Mural znajduje się w podziemnym Przejściu Słodowym, do którego wejście znajduje się przy ul. Piotra Skargi, między IX LO i budynkiem PZU. Pierwsi widzowie, ale też władze miasta – Rafał Dutkiewicz, prezydent miasta i Adam Grehl, wiceprezydent nie kryli swojego zachwytu.
Mural ceramiczny ma 18,20 metrów długości i 2,14 metrów wysokości, w sumie zajmuje powierzchnię 39 mkw. Składa się z 362 kafli wykonanych przez 262 artystów z całego świata. Kafle własnoręcznie wmurowały w ścianę przejścia prof. Katarzyna Koczyńska-Kielan i prof. Joanna Teper z Katedry Szkła i Ceramiki wrocławskiej ASP. Wraz z kaflami, które tworzą ramę i napisy mural liczy ich 570.
– Każdy kafel jest inny, różni się techniką, grubością. To nie jest materiał, z którym może się zmierzyć firma kafelkarska – podkreśla prof. Piotr Kielan, rektor wrocławskiej ASP. – Praca nad muralem trwała dwa lata. To jedno z naszych działań włączonych w ESK Wrocław 2016 – dodaje. – Powstało dzieło atrakcyjne i oryginalne i mam nadzieję, że przetrwa nietknięte przez długie lata. Będzie informacją dla odwiedzających Wrocław, że byliśmy Europejską Stolicą Kultury. To niespotykana realizacja, za którą kryje się niewiarygodny wysiłek organizacyjny i artystyczny – zaznacza rektor.
– Wrocław jest jedynym w Polsce miastem, gdzie jest uczelnia z Katedrą Szkła i Ceramiki – tłumaczy prof. Katarzyna Koczyńska-Kielan. – Mówi się też o wrocławskiej szkole ceramiki, zależało nam więc na tym, by właśnie tu powstało dzieło, które przypomni, że kultywujemy szklarskie i ceramiczne tradycje.
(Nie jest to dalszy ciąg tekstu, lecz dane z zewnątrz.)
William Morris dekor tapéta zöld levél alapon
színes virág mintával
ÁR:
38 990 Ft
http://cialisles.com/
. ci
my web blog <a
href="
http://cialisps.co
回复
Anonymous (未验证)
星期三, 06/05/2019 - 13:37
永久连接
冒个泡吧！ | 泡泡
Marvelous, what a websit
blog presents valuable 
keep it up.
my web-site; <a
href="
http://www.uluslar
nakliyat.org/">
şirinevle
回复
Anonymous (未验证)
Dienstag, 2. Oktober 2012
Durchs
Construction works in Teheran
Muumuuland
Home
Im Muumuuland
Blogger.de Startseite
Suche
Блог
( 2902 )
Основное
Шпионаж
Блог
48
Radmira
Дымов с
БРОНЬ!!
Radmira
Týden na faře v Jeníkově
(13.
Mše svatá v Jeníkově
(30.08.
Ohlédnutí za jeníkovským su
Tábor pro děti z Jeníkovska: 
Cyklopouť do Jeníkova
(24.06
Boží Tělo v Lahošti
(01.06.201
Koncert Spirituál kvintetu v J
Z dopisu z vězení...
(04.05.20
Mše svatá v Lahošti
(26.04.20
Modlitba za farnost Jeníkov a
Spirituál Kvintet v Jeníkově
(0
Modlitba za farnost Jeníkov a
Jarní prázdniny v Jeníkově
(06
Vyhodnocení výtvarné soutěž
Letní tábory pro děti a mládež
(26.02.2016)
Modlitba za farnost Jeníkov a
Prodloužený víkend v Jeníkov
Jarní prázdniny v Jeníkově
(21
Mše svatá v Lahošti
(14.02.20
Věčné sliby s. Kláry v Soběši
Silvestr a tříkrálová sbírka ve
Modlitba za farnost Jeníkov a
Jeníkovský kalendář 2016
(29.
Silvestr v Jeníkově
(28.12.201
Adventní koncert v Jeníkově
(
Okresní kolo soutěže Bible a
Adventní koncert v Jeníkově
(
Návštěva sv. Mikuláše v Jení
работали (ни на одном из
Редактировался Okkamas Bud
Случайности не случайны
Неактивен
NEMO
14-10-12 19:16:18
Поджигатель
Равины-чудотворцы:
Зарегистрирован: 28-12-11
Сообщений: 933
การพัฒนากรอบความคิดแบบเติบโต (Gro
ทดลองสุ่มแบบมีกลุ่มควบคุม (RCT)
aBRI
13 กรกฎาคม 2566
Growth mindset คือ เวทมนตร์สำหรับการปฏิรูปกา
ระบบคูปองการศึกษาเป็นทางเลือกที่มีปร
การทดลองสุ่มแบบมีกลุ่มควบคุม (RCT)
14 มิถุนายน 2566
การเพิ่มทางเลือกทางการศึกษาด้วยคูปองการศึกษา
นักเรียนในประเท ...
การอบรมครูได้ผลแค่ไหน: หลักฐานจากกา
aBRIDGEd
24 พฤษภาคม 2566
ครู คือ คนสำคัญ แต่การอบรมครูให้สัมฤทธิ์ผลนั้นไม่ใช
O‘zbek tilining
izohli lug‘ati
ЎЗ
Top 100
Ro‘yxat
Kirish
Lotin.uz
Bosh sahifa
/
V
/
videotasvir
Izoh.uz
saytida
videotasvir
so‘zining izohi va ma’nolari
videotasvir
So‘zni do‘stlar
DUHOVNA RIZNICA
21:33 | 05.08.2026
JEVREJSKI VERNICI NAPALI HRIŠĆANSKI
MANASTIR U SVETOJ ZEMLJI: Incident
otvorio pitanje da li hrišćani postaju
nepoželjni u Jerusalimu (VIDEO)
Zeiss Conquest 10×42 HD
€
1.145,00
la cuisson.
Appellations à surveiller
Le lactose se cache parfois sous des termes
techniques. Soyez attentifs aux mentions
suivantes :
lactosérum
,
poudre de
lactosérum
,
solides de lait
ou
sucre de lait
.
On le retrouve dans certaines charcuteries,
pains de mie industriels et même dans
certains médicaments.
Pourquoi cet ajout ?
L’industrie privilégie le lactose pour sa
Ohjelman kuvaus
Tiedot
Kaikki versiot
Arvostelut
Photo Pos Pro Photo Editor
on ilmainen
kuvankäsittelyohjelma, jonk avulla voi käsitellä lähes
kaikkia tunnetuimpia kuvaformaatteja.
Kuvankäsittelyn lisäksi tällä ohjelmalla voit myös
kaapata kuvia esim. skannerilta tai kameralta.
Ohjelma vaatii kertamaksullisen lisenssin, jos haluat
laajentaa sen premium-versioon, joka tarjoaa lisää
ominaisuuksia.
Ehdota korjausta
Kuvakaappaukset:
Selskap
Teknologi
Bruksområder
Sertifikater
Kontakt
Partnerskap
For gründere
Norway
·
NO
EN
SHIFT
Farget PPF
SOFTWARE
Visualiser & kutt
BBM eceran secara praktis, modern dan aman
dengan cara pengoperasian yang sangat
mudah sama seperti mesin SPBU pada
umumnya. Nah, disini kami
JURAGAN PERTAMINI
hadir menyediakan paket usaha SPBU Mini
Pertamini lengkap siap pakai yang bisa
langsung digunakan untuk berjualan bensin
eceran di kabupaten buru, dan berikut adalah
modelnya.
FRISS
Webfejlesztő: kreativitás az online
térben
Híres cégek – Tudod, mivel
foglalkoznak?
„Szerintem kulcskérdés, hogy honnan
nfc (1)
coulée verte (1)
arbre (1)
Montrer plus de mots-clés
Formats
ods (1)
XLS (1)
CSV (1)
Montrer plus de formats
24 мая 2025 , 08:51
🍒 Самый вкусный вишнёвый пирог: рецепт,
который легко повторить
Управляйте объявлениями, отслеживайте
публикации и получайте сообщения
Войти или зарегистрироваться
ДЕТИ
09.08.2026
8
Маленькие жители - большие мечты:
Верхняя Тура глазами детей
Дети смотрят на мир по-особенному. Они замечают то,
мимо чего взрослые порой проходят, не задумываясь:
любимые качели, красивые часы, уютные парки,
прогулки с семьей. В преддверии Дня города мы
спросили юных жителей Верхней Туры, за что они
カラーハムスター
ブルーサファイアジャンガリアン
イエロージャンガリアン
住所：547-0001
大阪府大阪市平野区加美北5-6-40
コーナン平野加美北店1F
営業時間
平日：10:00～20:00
Artystki wysłały 600 zaproszeń do artystów ceramików z całego świata i do uczelni współpracujących z wrocławską ASP. Dostały odpowiedzi z takich krajów, jak Brazylia, Kuba, Chiny, Korea, Japonia, z krajów europejskich i z Bliskiego Wschodu. Nie zabrakło też artystów z Wrocławia i Dolnego Śląska oraz studentów uczelni artystycznych.
– Wspólnym tematem muralu było hasło „Let’s meet”, ale nie chciałyśmy niczego narzucać artystom – podkreślają. – Nie chciałyśmy ograniczać ich spontaniczności i możliwości twórczych.
Otrzymały kafle ozdobione w sposób abstrakcyjny, rzeźbione, wykonane techniką malarstwa naszkliwnego (Turcja) czy techniką celadonu (Chiny). – Z muralu można uczyć się o technikach ceramicznych – śmieją się. Artystki zaprojektowały ramę, szkielet całego muralu. Tworzy go 208 kafli wykonanych przez studentów i pracowników ASP. Są ozdobione ręcznie wykonanymi napisami „Spotkajmy się” w 15 językach.
Kompozycję z kafli prof. Katarzyna Koczyńska-Kielan i prof. Joanna Teper układały przez całe lato. – Metodą prób i błędów dopasowywałyśmy do siebie kafle, by stworzyły spójną kompozycję – opowiadają. – To chyba największy mural ceramiczny, który powstał w Polsce od lat 80. ubiegłego wieku – mówią.
Obok muralu zawiśnie tablica, na której zostaną zamieszczone nazwiska wszystkich autorów muralu oraz informacja o idei projektu.